PR Shiva Shankar, the BJP candidate of Ernakulam Assembly constituency, said that AI was reshaping political campaigning by enabling more informed, data-led strategies. Not only did AI offer a deeper understanding of public sentiment, it brought a cost and time effective dimension to outreach, he said.

Deepak Joy, the Congress candidate from Thripunithura, said that while there is nothing inherently wrong in using AI to communicate party promises or highlight opponents’ shortcomings, it must be used carefully. 

Digital drive

In Tamil Nadu, TRB Rajaa, Secretary, DMK IT Wing, said the party was actively integrating AI into its work, and found it useful. “It helps us craft digital content swiftly, analyse feedback and data, and also helps us interpret data better,” he said. However good AI gets, in politics, human intelligence will continue to be the driving force, he noted.

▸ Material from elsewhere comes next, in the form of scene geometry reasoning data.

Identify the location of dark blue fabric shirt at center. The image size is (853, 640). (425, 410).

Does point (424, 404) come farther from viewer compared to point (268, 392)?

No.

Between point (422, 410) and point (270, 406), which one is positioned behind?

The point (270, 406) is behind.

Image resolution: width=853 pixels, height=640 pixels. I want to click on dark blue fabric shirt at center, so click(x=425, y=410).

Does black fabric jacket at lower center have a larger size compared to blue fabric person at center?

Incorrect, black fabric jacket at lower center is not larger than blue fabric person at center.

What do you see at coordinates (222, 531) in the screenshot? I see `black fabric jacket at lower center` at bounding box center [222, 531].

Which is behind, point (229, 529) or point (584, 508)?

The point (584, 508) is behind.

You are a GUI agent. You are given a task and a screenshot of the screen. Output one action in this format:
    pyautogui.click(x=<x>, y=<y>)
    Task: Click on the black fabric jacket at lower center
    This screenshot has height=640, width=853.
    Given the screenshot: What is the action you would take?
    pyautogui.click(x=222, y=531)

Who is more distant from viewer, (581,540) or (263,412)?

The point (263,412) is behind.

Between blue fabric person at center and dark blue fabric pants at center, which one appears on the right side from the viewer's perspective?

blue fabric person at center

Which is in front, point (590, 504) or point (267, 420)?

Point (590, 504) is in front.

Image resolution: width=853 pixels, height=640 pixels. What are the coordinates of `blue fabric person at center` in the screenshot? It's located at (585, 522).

BJP has brought its national might to the TN polls with a central team sharing findings from its AI-powered sentiment analysis tool to help local teams create campaigns. Meanwhile, SG Suryah, State President Youth Wing, BJP TN, has a separate team working on AI strategies during these polls. His team says creating digital posters and video content is now done in minutes with the correct prompts. We also use AI for booth analysis; to automate workflows and get reports on key constituencies, he adds.

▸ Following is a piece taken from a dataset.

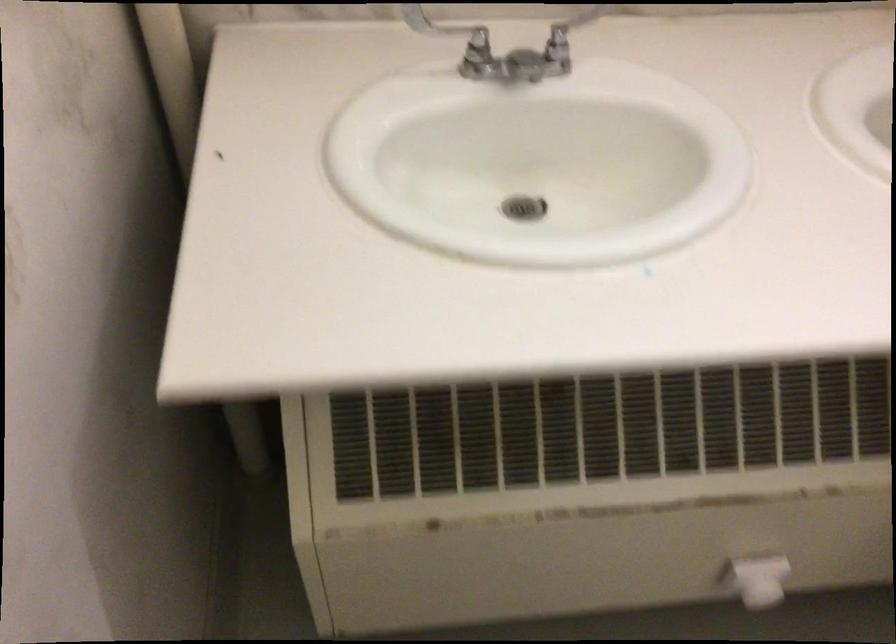
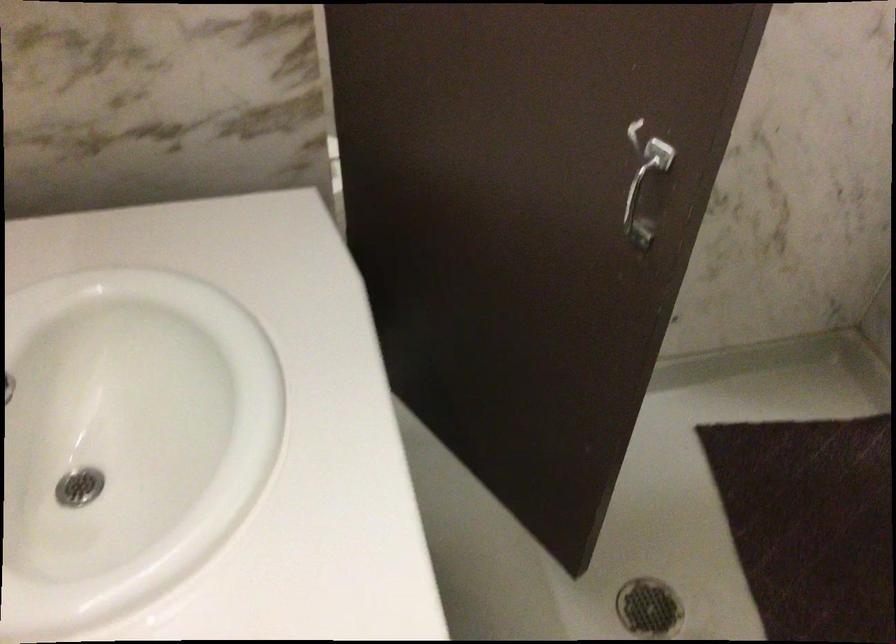
First-person continuous shooting, in which direction is the camera rotating?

Digital marketer Shubho Sengupta says that in 2024, AI was a production tool used for faster creatives, but in 2026, it’s operating at the strategy layer — for real-time constituency sentiment, micro-targeted messaging, candidate positioning adjusted mid-campaign on live data.

 While the tech is a powerful enabler, the rise of deepfakes and misinformation is a concern.

“It places greater responsibility on political parties,” DMK’s Rajaa said. “The irony is the more AI is used for content, the more premium authentic human voice becomes,” Sengupta noted.